» PASSAGE
● ● ● ● ● ● ●

This story was originally published in The Bridge.
With its 578 miles of shoreline, New York City is never far from the water, but few neighborhoods are more defined by their proximity to the blue than Red Hook.
This isolated peninsula in southwestern Brooklyn sticks out into New York’s Upper Bay like a boxer’s chin, and water surrounds it on three sides, with the fourth walled off by the man-made river that is the Brooklyn-Queens Expressway. During its late 19th century heyday, that location made Red Hook for a time the busiest freight port in the world and the center of New York’s lucrative cotton trade. When the maritime trade move away from Red Hook after World War II, the neighborhood fell into steep decline, but today Red Hook is on the rise again, as first artists and now increasingly wealthy professionals have moved into the area, attracted by its independent spirit—and those water views.
But on Oct. 29, 2012, the water turned against Red Hook. The winds of Superstorm Sandy, striking at high tide, created a massive storm surge that pushed hundreds of millions of gallons of water onto and over New York’s shoreline. The resulting flood would cause $19 billion in damages throughout New York City and kill dozens of people, but Red Hook, which is so low-lying that nearly the entire community fell within the city’s mandatory evacuation zone, bore some of the worst of the storm’s wrath.
As the Sandy-whipped water spilled over bulkheads along the shore, Van Brunt Street, Red Hook’s main thoroughfare, became a raging river, and nearly every other block in the neighborhood was inundated. Basements and cars were flooded out, and water even spat up from the sewers. The Fairway supermarket that sits inside a brick and wrought iron Civil War-era dock building was ruined, and wouldn’t reopen for nearly six months. The most lasting damage was done to the Red Hook Houses, a cluster of subsidized rentals where more than half of the neighborhood’s 10,000 residents live. The buildings lost access to power and clean water for weeks and were left ridden with mold by the floodwaters.
“Red Hook was hit really hard,” says Jill Eisenhard, the executive director of the Red Hook Initiative, a community-focused nonprofit. “The storm was the disaster that we all feared.”
Yet five years later, virtually all visible signs of Sandy have vanished from Red Hook, and indeed much of New York. Homes and businesses have largely been repaired, and new residents, far from being scared off by the storm, are flooding in. New Red Hook buildings like the Basis Independent School have gone up in the years since Sandy, and pricey new condos are emerging on the neighborhood’s waterfront—so much so that, in the third quarter of this year, Red Hook became Brooklyn’s priciest neighborhood based on new home sales.

● ● ● ● ● ● ●

» DATA
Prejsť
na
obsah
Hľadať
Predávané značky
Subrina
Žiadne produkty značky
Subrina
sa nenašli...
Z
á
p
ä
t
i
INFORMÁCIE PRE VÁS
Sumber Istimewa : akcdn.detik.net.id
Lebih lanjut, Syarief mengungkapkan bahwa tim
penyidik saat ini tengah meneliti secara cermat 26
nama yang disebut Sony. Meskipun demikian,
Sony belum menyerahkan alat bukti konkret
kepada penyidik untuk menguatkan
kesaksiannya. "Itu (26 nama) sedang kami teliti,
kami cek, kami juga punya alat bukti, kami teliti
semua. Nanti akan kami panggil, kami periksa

● ● ● ● ● ● ●

» CHECK YOUR UNDERSTANDING
[A] According to the article on Red Hook, how long did the Fairway supermarket stay closed after Superstorm Sandy?
[B] Write the next paragraph of the article on Red Hook, starting after its final sentence.
The rows play no part in this work.

» LIST OF ANSWERS
[A] Nearly six months.

[B]
Defenses against the next storm are rising too. In Red Hook, that began with the installation of an interim flood barrier along Beard Street, and will grow to include a more permanent, $100 million Integrated Flood Protection System for the neighborhood. At the same time, Red Hook Houses are being repaired and renovated as part of the $3 billion the Federal Emergency Management Agency has allocated to New York to shore up the city’s housing projects, which were badly damaged by Sandy.
Altogether, New York is allocating $20 billion to post-Sandy disaster recovery and resilience, enough to put the city at the forefront of national efforts to get ahead of the impacts of storms, floods and climate change-related sea level rise.
“We’re certainly better prepared now for the next storm in a number of ways,” says Robert Freudenberg, vice president of energy and environmental issues at the Regional Plan Association, a think tank that focuses on the tri-state area. “New York has laid out a clear blueprint of what needs to be done to protect from future storms, and that’s far ahead of other places in the country.”
But being ahead of the rest of the U.S. doesn’t mean New York is safe from the next Sandy.
That temporary flood barrier in Red Hook? It’s designed to protect the neighborhood against relatively minor storm surges, not the sort of historic blow Red Hook suffered during Sandy—and the barrier itself has been downsized from the $200 million system the neighborhood was promised after the storm.
For all New York is doing, the city isn’t keeping up with the larger and long-term threat of sea level rise—and by supporting continued development along the waterfront, including in Sandy-hit neighborhoods like Red Hook, New York is actually accentuating the risk that will come with ever-worsening floods. The truth is that with the seas around New York pegged to rise by feet by the end of the century, there may be no truly long-term future for waterfront neighborhoods like Red Hook—at least, no future that resembles the present.
“The only answer is going to be to plan for the inevitable on sea level rise, and that could mean retreat from the shoreline,” says Nicolas Coch, a coastal geology expert at Queens College in New York. “But no one wants to think about that.”
If you walk to the intersection of Dikeman and Ferris Streets, you’ll be standing near the original Red Hook. At the time of the community’s founding in 1636, the point was on an island that stuck out into New York Bay, and much of what is Red Hook today was marshy land broken up by tidal ponds.
The neighborhood is mostly man-made, composed of landfill—garbage, really—that seized space from the surrounding waters. As a result, Red Hook is not just flat and low-lying but shallow and porous—the groundwater table only sits 5 to 10 feet below the surface, which is why some of the flooding during Sandy came up from under the ground. When Sandy struck, the water took back lost territory, as it did in the most heavily flooded areas of lower Manhattan that were also built on landfill. Red Hook will always be vulnerable to flooding.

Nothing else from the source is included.